Page text:
# # #
- It's a false frame since strictness could be a necessary component of nurturing. You could recast the strict father as the protective father who keeps away bad guys or keeps his kids from doing what will obviously harm them, or the tough father who encourages them to stand up to bullies and learn to stand on their own. You could recast the nurturing parent as a negligent father who allows bad guys to run roughshod over them, the nurturing parent who sets no boundaries (they might be limits to growth), the nurturing parent who shields the kid from the real world? The metaphor is simply dishonest.
- The strict father/nurturing mother dilemma seems artificially intended to divert attention away from the fact that and steps toward authoritarianism have been identified as the "nanny state" and most of the worst authoritarian governments have been explicitly "progressive" in the Lakoffian sense. Uncle Joe doesn't want to punish; he sent you to a correction camp (gulag) so you can mend your ways and be a more productive citizen. Chairman Mao wants you to confess your class guilt before your peers and undertake our own re-education so you can become a better, more productive citizen.
# # #
Extracted information:
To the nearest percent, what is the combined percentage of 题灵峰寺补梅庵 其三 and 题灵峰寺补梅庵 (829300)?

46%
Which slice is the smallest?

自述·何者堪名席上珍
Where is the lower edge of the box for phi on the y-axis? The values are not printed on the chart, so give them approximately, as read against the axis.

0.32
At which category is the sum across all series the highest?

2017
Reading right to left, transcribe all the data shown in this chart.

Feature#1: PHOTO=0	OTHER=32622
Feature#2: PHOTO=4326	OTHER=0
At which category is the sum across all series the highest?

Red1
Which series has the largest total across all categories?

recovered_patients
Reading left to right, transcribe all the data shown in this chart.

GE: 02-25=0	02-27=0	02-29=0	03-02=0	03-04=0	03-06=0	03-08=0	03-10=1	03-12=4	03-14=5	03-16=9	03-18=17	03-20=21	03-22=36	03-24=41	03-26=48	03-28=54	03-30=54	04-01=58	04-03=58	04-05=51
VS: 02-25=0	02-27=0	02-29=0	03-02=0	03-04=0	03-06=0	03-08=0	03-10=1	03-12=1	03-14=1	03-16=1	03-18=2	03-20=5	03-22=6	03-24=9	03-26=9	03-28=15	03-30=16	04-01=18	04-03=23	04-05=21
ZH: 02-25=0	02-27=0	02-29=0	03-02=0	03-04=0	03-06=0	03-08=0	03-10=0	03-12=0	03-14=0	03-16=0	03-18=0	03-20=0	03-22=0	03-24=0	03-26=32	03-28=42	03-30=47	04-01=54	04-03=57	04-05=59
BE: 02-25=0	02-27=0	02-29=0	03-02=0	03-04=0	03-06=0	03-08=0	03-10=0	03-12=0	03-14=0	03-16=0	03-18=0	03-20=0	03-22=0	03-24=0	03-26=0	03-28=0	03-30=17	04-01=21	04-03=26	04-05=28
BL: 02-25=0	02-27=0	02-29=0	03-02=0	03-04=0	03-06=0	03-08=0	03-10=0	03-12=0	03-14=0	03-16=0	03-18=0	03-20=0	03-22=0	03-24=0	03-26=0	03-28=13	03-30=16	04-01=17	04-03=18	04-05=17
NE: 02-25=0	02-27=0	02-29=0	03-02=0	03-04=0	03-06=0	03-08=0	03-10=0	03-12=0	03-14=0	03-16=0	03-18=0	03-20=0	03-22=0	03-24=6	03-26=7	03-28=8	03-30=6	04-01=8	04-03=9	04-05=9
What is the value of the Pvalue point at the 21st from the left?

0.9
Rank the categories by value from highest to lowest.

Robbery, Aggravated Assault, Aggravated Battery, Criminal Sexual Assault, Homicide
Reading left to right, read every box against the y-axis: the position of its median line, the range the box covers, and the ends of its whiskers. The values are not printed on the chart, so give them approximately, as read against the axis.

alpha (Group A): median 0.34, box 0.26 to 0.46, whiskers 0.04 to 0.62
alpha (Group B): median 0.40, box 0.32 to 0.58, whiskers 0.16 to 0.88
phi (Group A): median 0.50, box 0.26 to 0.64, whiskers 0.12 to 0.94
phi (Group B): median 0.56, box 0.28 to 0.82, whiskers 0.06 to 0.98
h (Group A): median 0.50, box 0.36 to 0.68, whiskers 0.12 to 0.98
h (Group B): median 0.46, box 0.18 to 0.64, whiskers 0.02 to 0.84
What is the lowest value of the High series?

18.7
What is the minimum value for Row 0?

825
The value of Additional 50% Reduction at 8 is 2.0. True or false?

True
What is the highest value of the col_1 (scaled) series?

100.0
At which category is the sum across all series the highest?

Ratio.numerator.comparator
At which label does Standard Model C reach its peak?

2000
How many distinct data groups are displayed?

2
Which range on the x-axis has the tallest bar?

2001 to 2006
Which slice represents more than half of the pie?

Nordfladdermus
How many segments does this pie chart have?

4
# # #
Problems to work on:
a. Answer these from the passage on the strict father metaphor, one line each:
(i) What word describes the metaphor in the last sentence of the first paragraph?
(ii) Where does the text say Uncle Joe sent you?
(iii) What does Chairman Mao want you to confess before your peers?
b. Give the next part of the passage on the strict father metaphor, starting after its last sentence.
The data above is not needed for this work.

Numbered answers:
a.
(i) Dishonest
(ii) To a correction camp (gulag)
(iii) Your class guilt

b.
- The conservative v. progressive.
- Another false dilemma. Even the Rockridge pamphlet points out the uselessness of a linear theory of politics. And "progressive" is the most self-aggrandizing term I've ever heard. As I've argued before, people calling themselves by this term are generally very conservative: mention vouchers and watch them froth at the thought of changing the perfect educational system.
- The idea that only conservative frames need to be changed. It seems miraculously fortunate that Lakoff and his fellow travellers have no misleading and possibly unhealthy misconceptions about the world.
- The supposition that because he understands something about the brain and linguistics, that he therefore has something to say about economics and politics. The entire speech and his own description of his books come across as the work of a political advisor like Dick Morris or James Carville. "We figured out this about the brain, therefore everyone who doesn't agree with me is a liar, therefore Hillary should be president." Dr. Lakoff, I think maybe you need to work on the middle and last part.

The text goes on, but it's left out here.